Almost two years after a flood devastated its arts campus, the University of Iowa has begun the painstaking process of rebuilding several core facilities.
The timelines for a new Hancher Auditorium, School of Music, and Art Studios building are still imprecise, as the projects depend on approval from the Board of Regents, State of Iowa, along with the Federal Emergency Management Agency (FEMA), which will meet 90 percent of the costs to replace some damaged facilities.
This past spring, though, university officials began the search for an Iowa-based architect to manage all consultants for the Hancher project, as well as a construction management agency to work as an extension of the university's own construction management team. Once FEMA approves these selections, the university can select a top-notch design firm with extensive experience in the challenges of performing arts centers.

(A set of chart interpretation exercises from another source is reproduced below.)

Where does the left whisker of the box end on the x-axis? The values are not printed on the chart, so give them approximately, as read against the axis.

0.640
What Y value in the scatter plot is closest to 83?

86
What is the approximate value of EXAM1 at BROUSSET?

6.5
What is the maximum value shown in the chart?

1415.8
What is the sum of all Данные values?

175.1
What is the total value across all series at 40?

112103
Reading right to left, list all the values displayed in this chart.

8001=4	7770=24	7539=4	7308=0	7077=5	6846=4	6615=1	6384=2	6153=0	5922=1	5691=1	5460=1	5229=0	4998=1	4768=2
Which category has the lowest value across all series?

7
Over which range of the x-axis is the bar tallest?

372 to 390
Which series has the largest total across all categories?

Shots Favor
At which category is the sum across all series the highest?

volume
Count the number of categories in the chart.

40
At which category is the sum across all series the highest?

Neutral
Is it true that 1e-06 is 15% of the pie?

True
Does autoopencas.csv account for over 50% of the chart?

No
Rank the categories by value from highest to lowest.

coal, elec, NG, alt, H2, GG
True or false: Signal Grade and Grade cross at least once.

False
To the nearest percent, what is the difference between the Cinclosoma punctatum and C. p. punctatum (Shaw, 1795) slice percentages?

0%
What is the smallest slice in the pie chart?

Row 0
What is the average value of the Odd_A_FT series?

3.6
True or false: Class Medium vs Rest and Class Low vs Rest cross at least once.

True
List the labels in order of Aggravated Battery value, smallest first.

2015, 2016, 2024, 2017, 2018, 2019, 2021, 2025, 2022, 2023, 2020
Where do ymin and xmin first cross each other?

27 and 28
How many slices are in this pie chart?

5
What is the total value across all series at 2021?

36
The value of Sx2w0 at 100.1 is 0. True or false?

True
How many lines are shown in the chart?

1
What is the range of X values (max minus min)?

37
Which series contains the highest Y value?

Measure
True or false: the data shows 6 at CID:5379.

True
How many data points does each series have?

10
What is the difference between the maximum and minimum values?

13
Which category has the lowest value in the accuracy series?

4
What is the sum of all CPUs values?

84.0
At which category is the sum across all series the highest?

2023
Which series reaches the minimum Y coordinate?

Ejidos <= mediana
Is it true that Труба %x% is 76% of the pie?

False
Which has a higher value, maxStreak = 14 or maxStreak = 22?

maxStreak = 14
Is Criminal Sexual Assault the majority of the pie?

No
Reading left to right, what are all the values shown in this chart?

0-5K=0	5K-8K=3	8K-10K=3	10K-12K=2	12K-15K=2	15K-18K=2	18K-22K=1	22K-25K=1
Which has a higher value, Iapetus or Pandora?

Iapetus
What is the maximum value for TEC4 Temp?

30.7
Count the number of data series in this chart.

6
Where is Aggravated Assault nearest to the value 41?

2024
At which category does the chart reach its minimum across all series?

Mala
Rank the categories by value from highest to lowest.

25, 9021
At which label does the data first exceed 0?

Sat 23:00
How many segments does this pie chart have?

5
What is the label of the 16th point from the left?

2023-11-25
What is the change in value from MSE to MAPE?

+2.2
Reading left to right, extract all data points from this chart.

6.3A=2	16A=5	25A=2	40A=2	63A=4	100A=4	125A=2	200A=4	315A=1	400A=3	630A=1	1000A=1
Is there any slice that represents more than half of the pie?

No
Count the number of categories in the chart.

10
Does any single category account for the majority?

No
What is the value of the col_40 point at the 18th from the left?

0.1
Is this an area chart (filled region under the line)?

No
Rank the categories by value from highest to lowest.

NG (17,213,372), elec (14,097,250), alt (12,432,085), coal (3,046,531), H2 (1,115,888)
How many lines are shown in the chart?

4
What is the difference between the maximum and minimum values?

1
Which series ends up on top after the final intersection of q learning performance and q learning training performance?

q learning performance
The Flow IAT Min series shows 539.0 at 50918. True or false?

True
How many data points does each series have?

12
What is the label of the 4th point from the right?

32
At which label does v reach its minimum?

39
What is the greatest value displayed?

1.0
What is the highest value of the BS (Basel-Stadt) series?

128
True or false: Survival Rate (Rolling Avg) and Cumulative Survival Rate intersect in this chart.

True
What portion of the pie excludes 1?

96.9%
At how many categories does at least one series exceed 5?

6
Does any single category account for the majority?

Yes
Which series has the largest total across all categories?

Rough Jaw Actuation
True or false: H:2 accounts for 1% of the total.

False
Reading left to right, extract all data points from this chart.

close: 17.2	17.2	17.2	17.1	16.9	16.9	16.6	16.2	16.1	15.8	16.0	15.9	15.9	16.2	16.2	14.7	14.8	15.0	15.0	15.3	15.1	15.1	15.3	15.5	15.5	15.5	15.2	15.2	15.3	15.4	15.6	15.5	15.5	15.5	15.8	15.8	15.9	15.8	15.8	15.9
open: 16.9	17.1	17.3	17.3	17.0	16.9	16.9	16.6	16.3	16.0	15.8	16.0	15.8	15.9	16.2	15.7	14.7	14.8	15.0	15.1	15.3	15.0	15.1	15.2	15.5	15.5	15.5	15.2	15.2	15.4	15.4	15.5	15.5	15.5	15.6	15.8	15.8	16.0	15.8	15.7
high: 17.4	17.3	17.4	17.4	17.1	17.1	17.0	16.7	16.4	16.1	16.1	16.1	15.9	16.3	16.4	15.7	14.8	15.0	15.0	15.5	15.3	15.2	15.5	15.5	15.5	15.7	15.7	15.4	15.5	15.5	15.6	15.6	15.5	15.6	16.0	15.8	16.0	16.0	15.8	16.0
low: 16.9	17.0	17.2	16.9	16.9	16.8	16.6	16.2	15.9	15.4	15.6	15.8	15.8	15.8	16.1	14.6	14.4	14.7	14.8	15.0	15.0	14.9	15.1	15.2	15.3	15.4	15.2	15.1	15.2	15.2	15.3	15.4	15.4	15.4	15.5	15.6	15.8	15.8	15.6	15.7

Rodney Lehnertz, 02MBA, director of the UI's planning, design, and construction department, anticipates that it will be at least five years before a new auditorium welcomes theater- and music-lovers. It will be built on university-owned land, slightly north and west of Hancher's original location. In accordance with federal requirements and the recommendations of the UI's Flood Mitigation Task Force, it will sit at least two feet above the 500-year flood level.
A similar process for a new School of Music administrative, academic, practice, and recital space is about two months behind the Hancher project. University officials are still trying to procure the land for a new location downtown along Clinton Street, which they believe will benefit music students through its proximity to the core of the undergraduate campus. If that option falls through, the school will likely be built close to, but separate from, the new Hancher site.
A consultant team has already been selected to replace the original 1936 art building. Internationally acclaimed architect Steve Holl, who created the award-wining Art Building West that opened on Riverside Drive in 2006, will design the new Art Studios facility close to that site. Again, the new structure will be built beyond the flood plain.
"With great challenges, there are also opportunities," says Lehnertz. "The re-creation of these important facilities provides the chance to address severe overcrowding and multiple program changes that have developed over the years."